Form and Process

Form and Process

Since all music occupies time, it is certainly fair and useful to regard that block of time post facto, in its entirety, and consider the ways in which that duration is divided and proportioned.

Written By

DanVisconti

In last week’s post I wrote briefly about musical form, which in that context I had been discussing in terms of static “forms”: sonata-allegro movements and some short songlike pieces of my own devising. However, musical structure isn’t best understood merely as a parade of “forms” or hollow molds that notes and rhythms may be poured into; above all, musical structure is dramatic, propulsive, dynamic-properties that many blueprint-style formal analyses have a hard time adequately expressing.

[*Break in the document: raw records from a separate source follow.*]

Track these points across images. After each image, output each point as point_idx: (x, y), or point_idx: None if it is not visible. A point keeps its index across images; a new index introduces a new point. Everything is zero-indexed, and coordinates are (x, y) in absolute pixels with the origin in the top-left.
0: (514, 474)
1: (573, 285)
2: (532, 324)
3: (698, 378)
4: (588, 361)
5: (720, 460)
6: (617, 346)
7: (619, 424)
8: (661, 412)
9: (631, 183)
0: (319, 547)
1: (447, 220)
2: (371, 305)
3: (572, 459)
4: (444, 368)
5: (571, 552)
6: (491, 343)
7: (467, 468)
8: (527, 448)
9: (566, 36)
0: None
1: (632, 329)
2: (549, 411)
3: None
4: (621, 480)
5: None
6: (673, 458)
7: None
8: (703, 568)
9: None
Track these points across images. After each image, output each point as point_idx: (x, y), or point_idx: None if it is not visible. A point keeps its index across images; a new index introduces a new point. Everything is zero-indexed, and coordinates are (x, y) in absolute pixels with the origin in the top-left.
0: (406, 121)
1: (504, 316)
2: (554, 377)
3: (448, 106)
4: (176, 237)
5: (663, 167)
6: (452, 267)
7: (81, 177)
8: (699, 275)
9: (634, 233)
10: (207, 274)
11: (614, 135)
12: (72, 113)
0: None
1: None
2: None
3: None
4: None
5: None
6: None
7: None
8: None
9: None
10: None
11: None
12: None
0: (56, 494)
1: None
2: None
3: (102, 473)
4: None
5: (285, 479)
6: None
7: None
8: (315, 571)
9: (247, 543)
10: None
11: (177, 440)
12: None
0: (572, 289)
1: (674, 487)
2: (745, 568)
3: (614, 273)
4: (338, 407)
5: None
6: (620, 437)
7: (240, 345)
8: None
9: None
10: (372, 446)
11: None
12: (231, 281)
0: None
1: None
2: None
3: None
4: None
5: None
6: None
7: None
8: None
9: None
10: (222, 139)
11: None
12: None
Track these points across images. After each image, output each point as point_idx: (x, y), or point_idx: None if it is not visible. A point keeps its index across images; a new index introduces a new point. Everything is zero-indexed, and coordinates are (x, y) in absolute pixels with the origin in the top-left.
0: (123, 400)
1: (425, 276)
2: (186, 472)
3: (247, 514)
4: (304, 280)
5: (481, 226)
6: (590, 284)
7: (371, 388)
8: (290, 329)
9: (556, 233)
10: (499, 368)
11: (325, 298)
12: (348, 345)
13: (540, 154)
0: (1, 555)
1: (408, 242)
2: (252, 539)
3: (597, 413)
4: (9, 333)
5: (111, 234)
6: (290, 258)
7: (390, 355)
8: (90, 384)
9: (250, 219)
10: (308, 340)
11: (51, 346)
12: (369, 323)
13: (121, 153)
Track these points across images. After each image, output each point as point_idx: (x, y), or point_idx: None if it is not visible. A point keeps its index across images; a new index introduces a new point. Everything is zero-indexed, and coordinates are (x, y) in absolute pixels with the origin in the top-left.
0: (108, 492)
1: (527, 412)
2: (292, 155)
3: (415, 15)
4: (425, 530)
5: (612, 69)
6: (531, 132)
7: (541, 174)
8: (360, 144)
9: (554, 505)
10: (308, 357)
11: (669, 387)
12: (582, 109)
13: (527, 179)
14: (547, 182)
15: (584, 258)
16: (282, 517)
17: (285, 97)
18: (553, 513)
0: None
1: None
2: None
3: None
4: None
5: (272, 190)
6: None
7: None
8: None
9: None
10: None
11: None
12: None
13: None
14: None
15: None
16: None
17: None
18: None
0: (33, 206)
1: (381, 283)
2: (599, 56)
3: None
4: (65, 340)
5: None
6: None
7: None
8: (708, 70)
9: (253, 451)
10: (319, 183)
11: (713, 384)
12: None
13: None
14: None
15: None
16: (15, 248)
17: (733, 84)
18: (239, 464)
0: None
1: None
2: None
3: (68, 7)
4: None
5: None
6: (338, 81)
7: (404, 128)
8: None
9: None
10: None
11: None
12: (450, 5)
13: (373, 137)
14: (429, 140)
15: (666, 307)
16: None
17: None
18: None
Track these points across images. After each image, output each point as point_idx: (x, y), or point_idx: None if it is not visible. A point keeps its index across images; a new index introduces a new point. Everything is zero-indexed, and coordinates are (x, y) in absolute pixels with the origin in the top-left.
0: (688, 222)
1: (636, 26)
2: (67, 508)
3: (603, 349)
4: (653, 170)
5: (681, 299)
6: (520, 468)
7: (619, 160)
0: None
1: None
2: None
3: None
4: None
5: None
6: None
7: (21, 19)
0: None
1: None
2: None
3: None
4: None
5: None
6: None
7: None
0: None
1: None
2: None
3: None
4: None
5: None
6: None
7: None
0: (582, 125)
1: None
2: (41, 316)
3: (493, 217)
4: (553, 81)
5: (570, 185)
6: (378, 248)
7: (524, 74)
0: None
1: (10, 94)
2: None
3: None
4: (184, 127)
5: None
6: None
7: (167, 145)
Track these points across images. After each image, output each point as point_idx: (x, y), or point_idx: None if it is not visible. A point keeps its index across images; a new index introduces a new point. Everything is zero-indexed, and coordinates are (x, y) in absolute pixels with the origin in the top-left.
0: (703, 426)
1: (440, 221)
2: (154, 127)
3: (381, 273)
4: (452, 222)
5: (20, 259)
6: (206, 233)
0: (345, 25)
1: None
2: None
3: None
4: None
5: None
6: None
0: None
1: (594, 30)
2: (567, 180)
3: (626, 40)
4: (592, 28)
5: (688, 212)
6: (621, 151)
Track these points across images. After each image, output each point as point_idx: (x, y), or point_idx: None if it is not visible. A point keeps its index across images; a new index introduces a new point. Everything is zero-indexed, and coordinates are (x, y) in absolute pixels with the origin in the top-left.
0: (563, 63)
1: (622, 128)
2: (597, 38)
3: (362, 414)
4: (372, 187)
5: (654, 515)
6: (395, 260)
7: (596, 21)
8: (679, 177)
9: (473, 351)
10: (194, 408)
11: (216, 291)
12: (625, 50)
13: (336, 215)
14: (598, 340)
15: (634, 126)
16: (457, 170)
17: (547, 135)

Since all music occupies time, it is certainly fair and useful to regard that block of time post facto, in its entirety, and consider the ways in which that duration is divided and proportioned. At the same time, there are certain musical experiences—pieces like Steve Reich’s Four Organs, for example—in which the musical structure might be better understood in terms of process rather than form.

True, there is a form associated with Four Organs, but it is not the main event, structurally speaking—it is the result of a certain way Reich goes about expanding the central 11th chord in sequential fashion. The difference between form and process might be likened to that between harmony and counterpoint, in that nothing is ever purely contrapuntal or purely homophonic. Bach’s supreme contrapuntal creations don’t cease to exude a harmonic dimension, after all; it’s just that Bach manipulates the texture in such a way as to make us focus more closely on the horizontal axis.

By the same token, musical form can sometimes be made to take a backseat to a musical process, as I believe is the case with Four Organs, or much of Conlon Nancarrow’s work, or Bach fugues for that matter (glorious examples of process over form if there ever were any). Just as it might be missing the point to obsess over a roman-numeral analysis of The Well-Tempered Clavier, so too do we acquire an incomplete understanding of musical structure when we focus on its static form to the exclusion of the dynamic processes that gave that form its shape.